Meet the ETag Header

If you want to use the concurrency control in the HTTP Protocol, you need to use the optional Entity Tag (ETag) header in the HTTP request.

The ETag is kind of like a version stamp for a resource and it’s returned as part of the HTTP response.

For example, if you send a request to get a specific customer:

GET /customers/987123 HTTP/1.1

Then the ETag (if used) is included in the header in the response:

HTTP/1.1 200 OK
Date: Sat, 30 Jan 2016 09:38:34 GMT

ETag: “1234”

Content-Type: application/json

{
  "id":987123,
  "firstname":"Han",
  "lastname":"Solo",
  "job":"Smugler"
}

Each time the resource is updated on the server, the ETag header will be changed to reflect the content of the new version of the resource.

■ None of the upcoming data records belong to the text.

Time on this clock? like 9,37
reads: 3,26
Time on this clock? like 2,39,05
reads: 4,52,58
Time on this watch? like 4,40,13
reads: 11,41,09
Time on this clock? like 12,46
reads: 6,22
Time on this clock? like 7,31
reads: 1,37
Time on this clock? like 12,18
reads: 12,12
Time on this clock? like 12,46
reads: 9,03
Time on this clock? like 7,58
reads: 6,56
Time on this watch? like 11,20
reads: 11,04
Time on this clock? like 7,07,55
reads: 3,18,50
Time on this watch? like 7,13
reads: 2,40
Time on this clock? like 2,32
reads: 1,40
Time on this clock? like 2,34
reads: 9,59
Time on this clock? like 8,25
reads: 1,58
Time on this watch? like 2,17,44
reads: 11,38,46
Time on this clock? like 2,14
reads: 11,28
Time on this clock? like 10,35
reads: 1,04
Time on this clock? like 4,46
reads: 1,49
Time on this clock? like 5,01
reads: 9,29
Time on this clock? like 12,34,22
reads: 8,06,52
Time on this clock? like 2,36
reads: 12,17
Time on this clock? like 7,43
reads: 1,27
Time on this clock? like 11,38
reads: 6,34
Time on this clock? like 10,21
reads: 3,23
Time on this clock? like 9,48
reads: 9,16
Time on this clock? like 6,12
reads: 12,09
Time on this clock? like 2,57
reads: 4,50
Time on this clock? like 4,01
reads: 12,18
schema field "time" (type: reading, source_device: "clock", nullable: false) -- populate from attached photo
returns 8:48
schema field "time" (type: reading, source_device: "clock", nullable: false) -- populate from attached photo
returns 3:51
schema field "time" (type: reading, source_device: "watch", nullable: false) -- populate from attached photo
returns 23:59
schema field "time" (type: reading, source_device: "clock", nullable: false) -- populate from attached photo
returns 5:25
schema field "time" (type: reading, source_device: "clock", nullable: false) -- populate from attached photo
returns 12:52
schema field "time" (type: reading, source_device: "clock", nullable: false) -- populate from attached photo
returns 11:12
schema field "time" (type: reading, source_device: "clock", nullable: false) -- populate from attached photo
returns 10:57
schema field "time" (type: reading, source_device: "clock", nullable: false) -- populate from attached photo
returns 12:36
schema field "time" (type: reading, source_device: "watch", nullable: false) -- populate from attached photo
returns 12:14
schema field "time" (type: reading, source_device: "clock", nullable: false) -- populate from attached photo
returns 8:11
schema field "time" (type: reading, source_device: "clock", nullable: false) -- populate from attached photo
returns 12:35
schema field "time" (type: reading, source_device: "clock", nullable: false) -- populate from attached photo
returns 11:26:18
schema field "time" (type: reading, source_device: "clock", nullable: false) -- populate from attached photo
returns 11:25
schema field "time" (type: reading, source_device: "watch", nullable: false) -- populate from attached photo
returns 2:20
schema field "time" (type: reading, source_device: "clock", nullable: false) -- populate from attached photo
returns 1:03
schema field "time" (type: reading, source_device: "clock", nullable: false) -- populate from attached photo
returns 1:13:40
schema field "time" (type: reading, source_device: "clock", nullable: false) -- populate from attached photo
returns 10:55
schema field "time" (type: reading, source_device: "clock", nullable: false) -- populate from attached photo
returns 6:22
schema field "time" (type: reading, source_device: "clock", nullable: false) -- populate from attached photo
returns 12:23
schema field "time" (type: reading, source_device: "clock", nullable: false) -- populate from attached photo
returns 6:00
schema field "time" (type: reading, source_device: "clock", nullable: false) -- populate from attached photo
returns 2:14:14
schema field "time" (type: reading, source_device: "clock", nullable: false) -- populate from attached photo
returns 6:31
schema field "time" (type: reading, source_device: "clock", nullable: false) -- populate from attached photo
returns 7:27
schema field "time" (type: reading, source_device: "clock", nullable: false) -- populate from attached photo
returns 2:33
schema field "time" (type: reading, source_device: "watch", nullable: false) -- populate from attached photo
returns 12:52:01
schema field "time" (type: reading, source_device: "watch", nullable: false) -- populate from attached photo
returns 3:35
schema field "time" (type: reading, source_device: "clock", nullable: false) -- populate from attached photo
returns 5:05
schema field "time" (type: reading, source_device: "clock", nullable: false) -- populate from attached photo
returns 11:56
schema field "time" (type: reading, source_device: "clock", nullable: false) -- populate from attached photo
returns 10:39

So to avoid lost updates, you simply take the value of the ETag header and put into the If-Match header on the PUT request:

PUT /customers/987123 HTTP/1.1

If-Match: “1234”

Content-Type: application/json

{
  "id":987123,
  "firstname":"Han",
  "lastname":"Solo",

“job”:”General”

}

The PUT request above says that you want to update the customer resource on the server, but only if the ETag matches 1234 to make sure that the customer hasn’t been updated since you sent the GET request. In this way, your request won’t incidentally overwrite other users’ updates.

Over at the Server

When the server gets the PUT request, it will execute the logic below:

First, the server checks that the If-Match header is included in the request. If not, it will tell the client that you cannot update this resource without the If-Match header.

Second, the server checks if the resource actually exists as it must exists before it can be updated.

Third, it checks if the ETag supplied in the If-Match header is the same as the latest ETag on the resource. If not, it tells the client that the precondition has failed.

Finally, if the request passes the three validations, then the server updates its resource.

If the server uses the same approach on DELETE request, you can also avoid stalled deletes.

Note: The logic above assumes that the server doesn’t allow you to create new resources with a PUT request. If this is allowed then the first step should be to check if the resource exists, and if not then branch out and create it and skip the other steps.

Implementation Hints

There are several ways to implement ETags on the server.

One way is to make a hash of the resource, and put in the ETag header. But you need to make sure that the hash includes all updatable fields in the response, be sure that there cannot be hash collisions, and find a hashing algorithm that doesn’t impact performance too much.

Another really simple way to implement ETags is to add a read-only etag column to the underlying database table and add a trigger that increases the value each time the row is updated. Of course, the server needs to be aware that the database changes this value behind the screen, so the server always uses the latest version.

Why not timestamps instead of ETags?

An easier way to implement concurrency control in HTTP is to use the Last-Modified and If-Unmodified-Since headers instead of ETag and If-Match. This difference is simply that these two headers use timestamps instead of ETags.

So, if it’s easier why not use it?

The problem is that the timestamps use seconds as their finest precision, so if you have fast, high-frequency updates then there is a risk that two updates occur within the same second and you lose one of them.

So in enterprise software where data integrity is an absolute requirement, Etags are the safe choice.